▸ **SET TASK 1**:
Return every object point entry below line for line, with the pictures left out.

▸ **DOCUMENT PASSAGE**:
::::::::::

Source: Xinhua   2017-02-22 20:44:22

HONG KONG, Feb. 22 (Xinhua) -- Hong Kong Financial Secretary Paul Chan Mo-po said on Wednesday that for 2016-17, he forecast a surplus of 92.8 billion HK dollars (about 11.9 billion U.S. dollars) and expected fiscal reserves to reach 935.7 billion HK dollars by 31 March, 2017.

Delivering the 2017-18 Budget, Chan said the 2016-17 revised estimate on government revenue is 559.5 billion HK dollars, 12 percent higher than the original estimate, which is due mainly to the increase in revenue from land sales and stamp duty.

As for government expenditure, the financial secretary forecast a revised estimate of 466.7 billion HK dollars, 4.1 percent or 20.2 billion HK dollars lower than the original estimate.

In view of the current fiscal situation, Chan proposed a series of measures to share the fruits of economic development with members of the public. They include reducing salaries tax and tax under personal assessment for 2016-17 by 75 percent, which will reduce government revenue by 16.4 billion HK dollars, widening the marginal bands for salaries tax from the current 40,000 to 45,000 HK dollars, which will reduce tax revenue by 1.5 billion HK dollars a year.

The global economy operated in low gear in 2016 and recorded the slowest growth since the global financial crisis. The situation was particularly grim at the beginning of the year, affecting the trade performance of Hong Kong and the Asian region. The subsequent abatement of downward pressures on the external front led to a rebound in Hong Kong's export of goods.

As a whole, in 2016, Hong Kong witnessed an overall economic growth of 1.9 percent in 2016. Chan expected Hong Kong's economic growth in 2017 range between 2 to 3 percent.

The unemployment rate averaged 3.4 percent last year, sustaining a state of full employment in general, he added.

Inflation pressure was moderate. The headline inflation rate for 2016 was 2.4 percent and the underlying inflation rate was 2.3 percent in 2016, the fifth consecutive year of easing, he noted.

The headline inflation rate for 2017 as a whole will be 1.8 percent with an underlying inflation rate at 2 percent, he forecast, adding that the still-low global inflation and strong U.S. dollar have lessened the impact of the rise in international oil prices and thus keep imported inflation at a low level.

::::::::::

▸ **SET TASK 2**:
According to the Hong Kong budget news report, by what percentage did the 2016-17 revised estimate of government revenue exceed the original estimate?

[Dataset items]
::::::::::

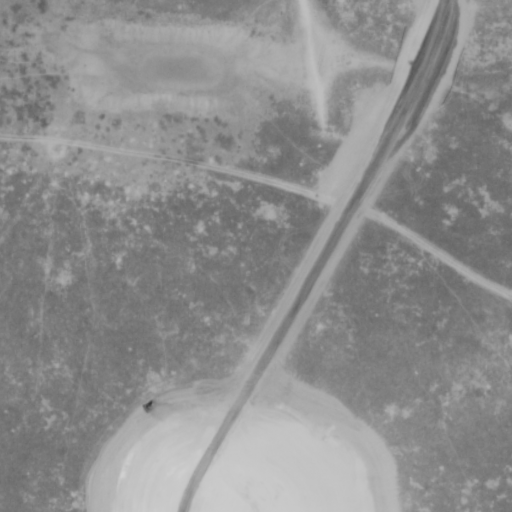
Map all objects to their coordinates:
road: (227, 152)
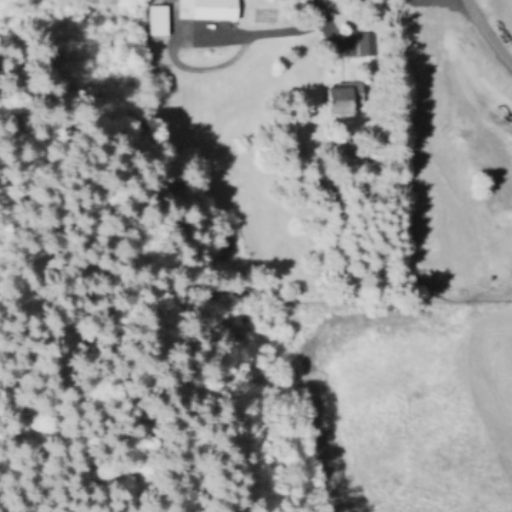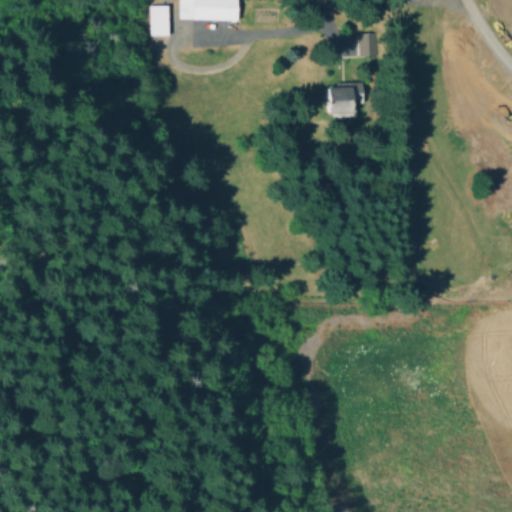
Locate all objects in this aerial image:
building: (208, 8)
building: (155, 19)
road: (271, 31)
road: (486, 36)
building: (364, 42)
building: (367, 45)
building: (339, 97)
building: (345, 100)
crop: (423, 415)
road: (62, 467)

::::::::::

▸ **EXERCISE OUTPUT 1**:
Map all objects to their coordinates:
road: (227, 152)
Locate all objects in this aerial image:
building: (208, 8)
building: (155, 19)
road: (271, 31)
road: (486, 36)
building: (364, 42)
building: (367, 45)
building: (339, 97)
building: (345, 100)
crop: (423, 415)
road: (62, 467)

▸ **EXERCISE OUTPUT 2**:
12 percent